Suara.com - Kementerian Pariwisata dan Ekonomi Kreatif (Kemenparekraf) dikritik seharusnya tidak hanya memperingatkan masyarakat agar waspada dan berhati-hati terhadap ancaman megathrust, melainkan juga mengarahkan pelaku wisata untuk mampu melihat peluang.
Kritik itu disampaikan Ketua Umum Cendekiawan Pariwisata Indonesia Azril Azahari. Ia juga menyampaikan bahwa Kemenparekraf perlu lebih peka dalam melihat peluang pengembangan wisata dari tragedi bencana alam.
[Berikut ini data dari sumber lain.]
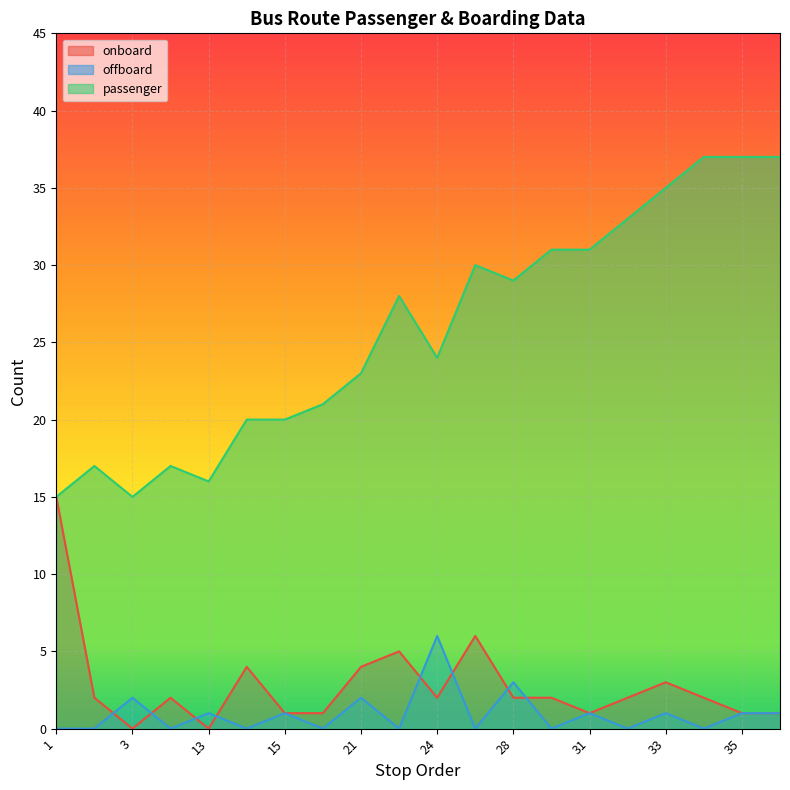

How many lines are shown in the chart?

3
"Harusnya pemerintah bukan hanya memberikan warning. Tapi juga membuat suatu bencana ini menjadi peluang. Nah, ini belum pernah dilakukan. Misalnya ada banjir dan sebagainya, orang berwisata tapi juga bisa membantu daerah tersebut. Ini kan pariwisata bisa dikembangkan oleh Kementerian Pariwisata, tapi tidak dikembangkan, sayang menurut saya," tutur Azril kepada Suara.com saat dihubungi Kamis (12/9/2024).
Menurutnya, paradigma berwisata saat ini telah bergeser. Wisatawan tidak hanya datang ke lokasi wisata untuk sekadar bersantai, melainkan juga merasakan pengalaman khusus di luar kebiasaannya sehari-hari.
Baca Juga: Minimnya Literasi Soal Megathrust, Bikin Dunia Wisata Jadi Lesu?
Azril mengatakan, tren berwisata yang dahulu beruoa mass tourism telah berganti menjadi quality tourism sejak terjadinya Pandemi Covid-19.
"Itu harusnya bisa menjadi peluang bagi kita untuk belajar. Sehingga orang sekarang itu namanya special interest dengan customize tourism," ujar Guru Besar Fakultas Ekonomi dan Bisnis Universitas Trisakti tersebut.
"Misalnya, tourist behavior itu sekarang melihat bahwa mereka tidak hanya mau melihat saja, tapi juga mereka ingin terlibat. Jadi look at, tapi juga bukan hanya melihat, ingin membantu. Makanya disebut sekarang konsepnya itu participatory, dia berpartisipasi terhadap kegiatan-kegiatan yang ada," katanya.
Konsep seperti itu bisa dimanfaatkan oleh Kemenparekraf untuk membuka bidang wisata baru di lokasi bencana alam. Saran Azril, wisatawan bisa ditawarkan paket liburan berupa kegiatan membantu korban bencana. Menurutnya, tren wisata seperti itu telah lazim terjadi di luar negeri, terutama di Jepang.
"Tapi tentu bukan sehari setelah terjadi bencana. Bisa beberapa hari setelahnya itu dibuka untuk wisatawan yang ingin membantu," ujarnya.
Baca Juga: Perbandingan Megathrust Selatan Jawa dan Tsunami Aceh, Seberapa Dampak dan Efeknya?
Azril mengaku kalau ia sebenarnya pernah menyampaikan saran tersebut kepada Menparekraf Sandiaga Uno. Namun, dia merasa belum ada respon positif dari mantan Wakil Gubernur Jakarta tersebut.
"Saya sudah bicarakan dengan Pak Sandi juga, tapi kelihatannya karena tidak memahami. Karena pariwisata itu kan sekarang sudah menjadi suatu scientific approach, jadi lebih kepada ilmiah sekarang, perkiraannya, evaluasi dan sebagainya, risetnya juga," ujarnya.